Investigation Of The Phase Equilibria, Interfacial Tension And Adsorption Isotherm For Carbon Dioxide- Sulfur Dioxide Binary Mixtures

The main purpose of this thesis is to theoretically illustrate the thermodynamics properties like phase equilibria and surface tensions in bulk phases of CO₂, SO₂ and their binary mixtures, and the adsorption-desorption behavior and separation capacity of these gases confined in zeolite and nanotube.To this end, the perturbed-chain statistical associating fluid theory (PC-SAFT) and density-gradient theory (DGT) were used to construct an equation of state (EOS) for the phase behaviors of the binary mixtures of carbon dioxide (CO₂) and sulfur dioxide (SO₂).

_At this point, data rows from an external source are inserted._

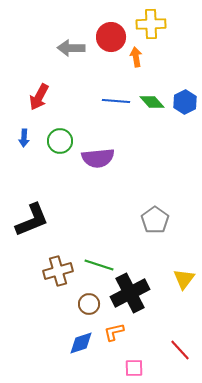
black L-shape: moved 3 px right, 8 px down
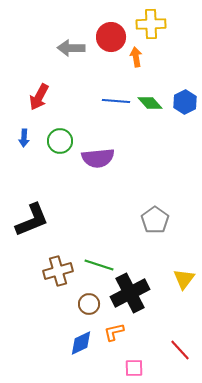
green diamond: moved 2 px left, 1 px down
blue diamond: rotated 8 degrees counterclockwise
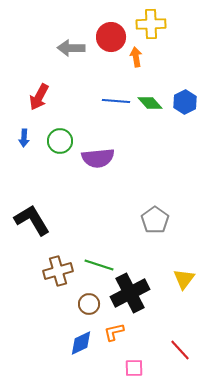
black L-shape: rotated 99 degrees counterclockwise
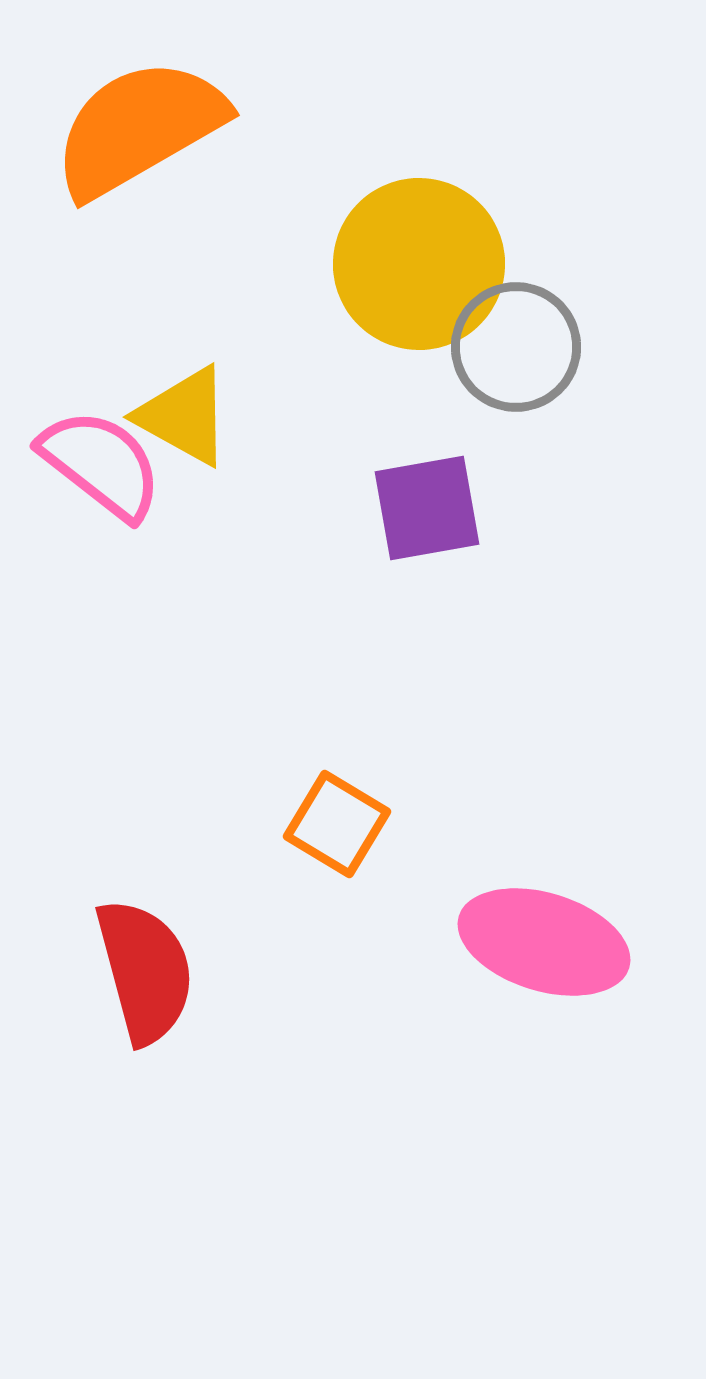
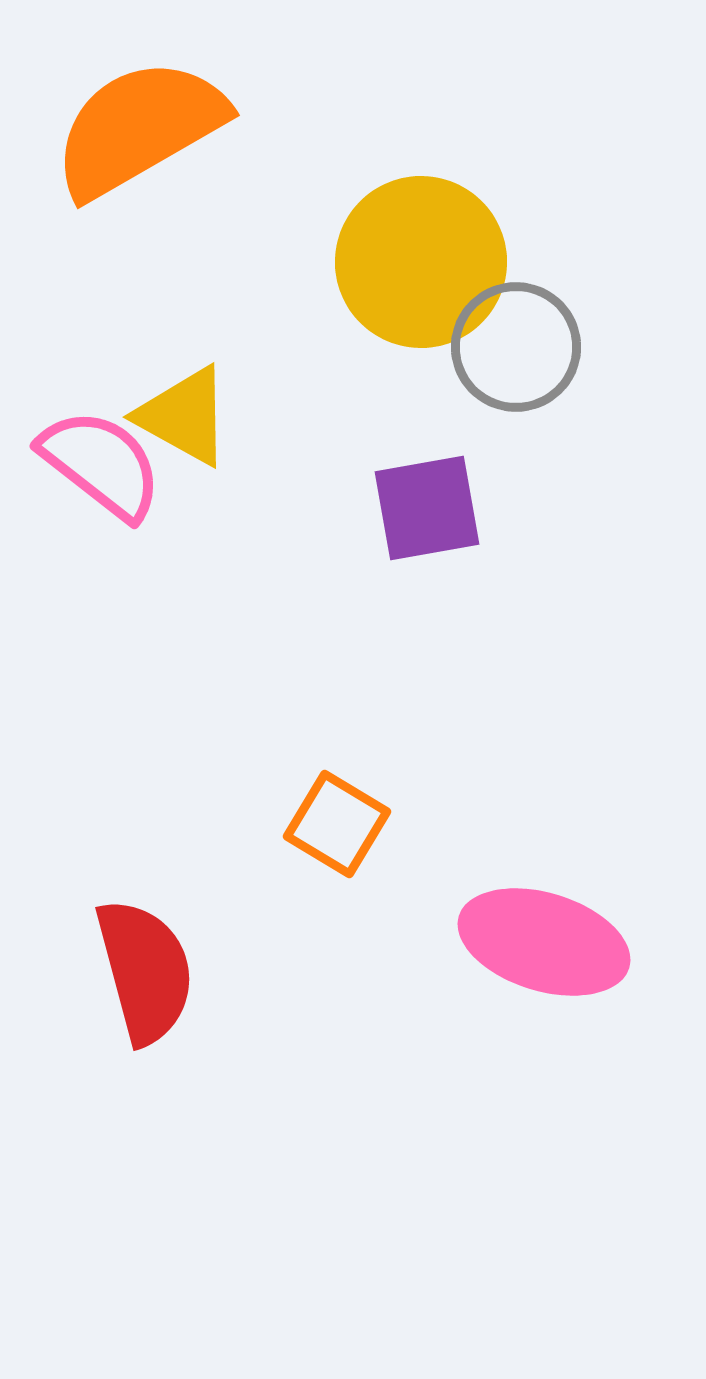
yellow circle: moved 2 px right, 2 px up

The p-x diagrams at 263K and 333K, and the p-T diagrams corresponding to x CO₂=0.8871 and 0.6213 were satisfactorily calculated as compared to the experimental data. With the influence parameters of pure components and the equilibrium bulk properties of mixtures as input, the interfacial properties of CO₂-SO₂ binary mixtures in a wide temperature range were predicted, and the influences of temperature, pressure and bulk properties on the surface tension were discussed.Besides the theoretical work, the Monte Carlo simulation method was used to simulate the adsorption isotherms of CO₂, SO₂ and CO₂-SO₂ binary mixtures confined in zeolite and nanotube. The influence of temperature and pressure on the absorption capacity of CO₂ and SO₂ was analyzed. The optimized operation conditions for the separation of CO₂ and SO₂ was theoretically determined.